第7話

 話はとりあえず終わった(?)というのに、何故か喜城兄妹はまだ家にいる。


「お前ら、いい加減帰れよ」

「お兄様、仁さんの部屋の探索をしてもいいですか?」

「おぅ、いいぞ!」

「俺の部屋なのに俺の許可は要らないのか⁉」

「止めておきな、お兄ちゃんの部屋は眼に毒だから」

「おい、もとより部屋に入れる気はないが、その言い方はないだろ!魔法少女に謝れ!」


「ねぇ喜城さん、こんな魔法少女オタクで本当にいいの?」

「望むところです!」

「仁、魔法少女の薄い本とか無いのか?」

「お前ら自由過ぎるだろ!後、そんな薄い本は、あったとしてもお前には見せないからな!」

「ねぇ、みんなちょっとテレビ見て!」


いつの間にかテレビでローカルニュースを見ていた凪が叫んだ。

俺達全員がテレビを見ると、ちょうど天気予報が終わり、男性キャスターと女子アナがコメントをするところだった。


『しばらくは晴天とのことでしたが、となると夜空はきれいでしょうね』

『はい。しかも今夜は非常に珍しい、星屑ほしくずみちびきが見られるそうです』


『星屑の導き?とはなんですか』

『数年に一度、夜空に見られるとても美しい現象です。その美しさから、一部では〈第二の天の川〉なんて呼ばれているそうです』

『それは楽しみですね』


「みんな、この後、暇?」

「おい凪、お前まさか」

「見に行こうよ、『星屑の導き』!」

「あら、いいですね」

「おぅ、俺も賛成」

「いやいやまて凪、『星屑の導き』は、多分星と同じく、明かりの無い場所じゃないと見えないはずだ。ここらにそんな場所あるか?」

最近はどこもかしこも街灯だらけで、星なんか見えない。

「あ、それなら、あるじゃねぇか、明かりが無い場所」


 俺達、学校に浸入なう。

「ワオ!まるで、mission in possibleね」

「だとしたら、俺とお前のどっちがトム・クルーズだろうな」

「お前だろ。なぁ凪、帰って日朝魔法少女のDVD見てちゃ駄目か?」

「しっー!お兄ちゃん喋らないで。見つかっちゃうでしょ」

「全員喋っただろ」

俺達は今、自分達が通う高校に不法浸入している。

見回りの教師はいないはずだが、警戒は必要だ。なぜ学校か、それは、この私立...とにかく俺達の高校の周辺がほぼ空き地で、『星屑の導き』を見るのに適切な場所だからだ。

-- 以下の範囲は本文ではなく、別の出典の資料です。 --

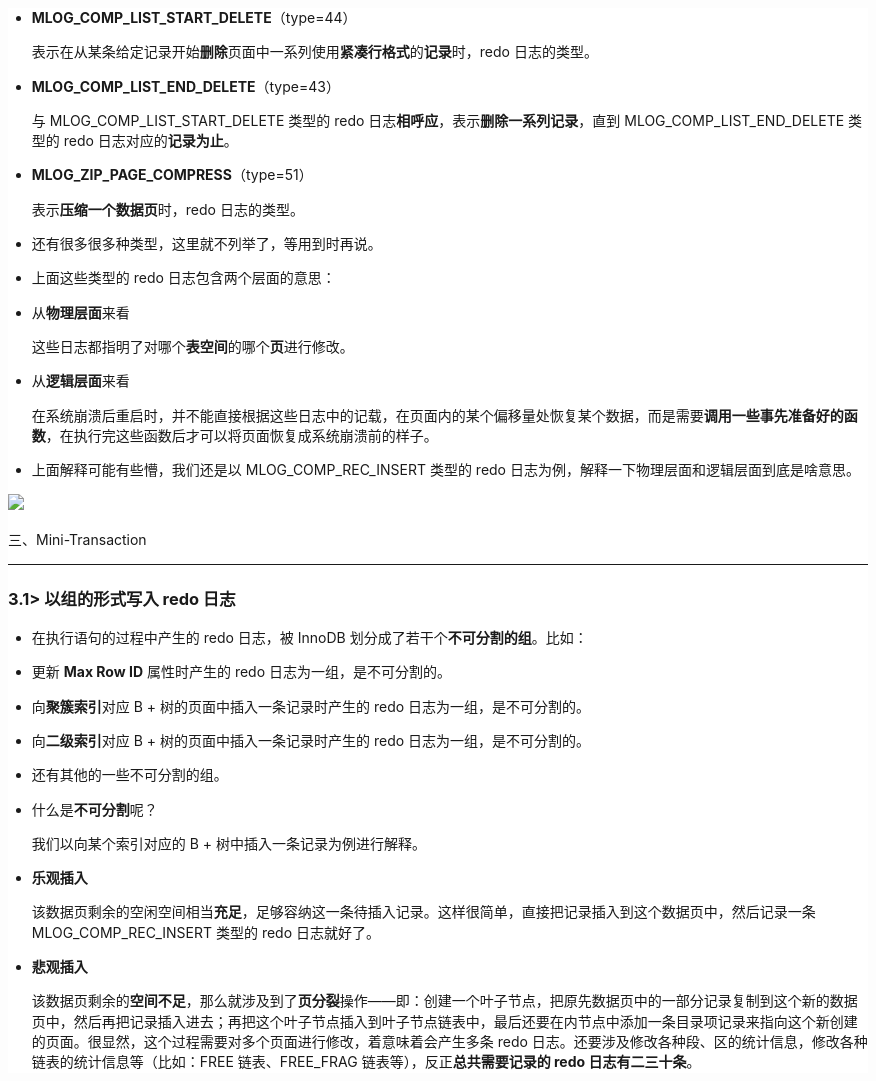 *   **MLOG_COMP_LIST_START_DELETE**（type=44）
    
    表示在从某条给定记录开始**删除**页面中一系列使用**紧凑行格式**的**记录**时，redo 日志的类型。
    

*   **MLOG_COMP_LIST_END_DELETE**（type=43）
    
    与 MLOG_COMP_LIST_START_DELETE 类型的 redo 日志**相呼应**，表示**删除一系列记录**，直到 MLOG_COMP_LIST_END_DELETE 类型的 redo 日志对应的**记录为止**。
    

*   **MLOG_ZIP_PAGE_COMPRESS**（type=51）
    
    表示**压缩一个数据页**时，redo 日志的类型。
    

*   还有很多很多种类型，这里就不列举了，等用到时再说。
    

*   上面这些类型的 redo 日志包含两个层面的意思：
    

*   从**物理层面**来看
    
    这些日志都指明了对哪个**表空间**的哪个**页**进行修改。
    

*   从**逻辑层面**来看
    
    在系统崩溃后重启时，并不能直接根据这些日志中的记载，在页面内的某个偏移量处恢复某个数据，而是需要**调用一些事先准备好的函数**，在执行完这些函数后才可以将页面恢复成系统崩溃前的样子。
    

*   上面解释可能有些懵，我们还是以 MLOG_COMP_REC_INSERT 类型的 redo 日志为例，解释一下物理层面和逻辑层面到底是啥意思。
    

![](https://mmbiz.qpic.cn/mmbiz_png/AZHyCoMMOC8wPbkg45p0pEzwkLrAnn867NNugGNUNpAMPpyLaa5qaGs7Fwf0tSjN5VrN9B5JjUkicKicFl10qia9A/640?wx_fmt=png)

三、Mini-Transaction  

---------------------

### 3.1> 以组的形式写入 redo 日志

*   在执行语句的过程中产生的 redo 日志，被 InnoDB 划分成了若干个**不可分割的组**。比如：
    

*   更新 **Max Row ID** 属性时产生的 redo 日志为一组，是不可分割的。
    
*   向**聚簇索引**对应 B + 树的页面中插入一条记录时产生的 redo 日志为一组，是不可分割的。
    
*   向**二级索引**对应 B + 树的页面中插入一条记录时产生的 redo 日志为一组，是不可分割的。
    
*   还有其他的一些不可分割的组。
    

*   什么是**不可分割**呢？
    
    我们以向某个索引对应的 B + 树中插入一条记录为例进行解释。
    

*   **乐观插入**
    
    该数据页剩余的空闲空间相当**充足**，足够容纳这一条待插入记录。这样很简单，直接把记录插入到这个数据页中，然后记录一条 MLOG_COMP_REC_INSERT 类型的 redo 日志就好了。
    
*   **悲观插入**
    
    该数据页剩余的**空间不足**，那么就涉及到了**页分裂**操作——即：创建一个叶子节点，把原先数据页中的一部分记录复制到这个新的数据页中，然后再把记录插入进去；再把这个叶子节点插入到叶子节点链表中，最后还要在内节点中添加一条目录项记录来指向这个新创建的页面。很显然，这个过程需要对多个页面进行修改，着意味着会产生多条 redo 日志。还要涉及修改各种段、区的统计信息，修改各种链表的统计信息等（比如：FREE 链表、FREE_FRAG 链表等），反正**总共需要记录的 redo 日志有二三十条**。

「なぁ、結局、『星屑の導き』ってなんなんだ?星か?」

「う~ん、正確にはね、星じゃなくて、人工衛星の残骸らしいよ。人工衛星は毎回赤道上に打ち上げられるから、その残骸が線みたいに連なって、天の川みたいになるんだって」

「人工衛星の残骸ってそんな多いのか?」

「いや、そんなに多くはないんだよ、でも赤道軌道を漂いながら、ごく稀に、線に見えるほど密集するから珍しいんだよ」

「ふーん」

「あら、もしかしてあれがそうですか?」

俺達が見上げると、そこには天の川に並ぶくらい、いや、もしかしたらそれを越えるかも知れないくらい幻想的な、星の連なりがあった」

「すげー!」

「うん、きれい!」

「wonderful!」

「びっくりだな」


しばらくは見とれていたが、俺はあることに気がついた。

「なぁ、あの光だけ、なんか大きくなってないか?」

「あれ、本当だ」

「だんだん近づいてるんじゃないか⁉」

その時、その光が強く発光し、俺は目が眩んだ。そしてそのまま、意識を失った。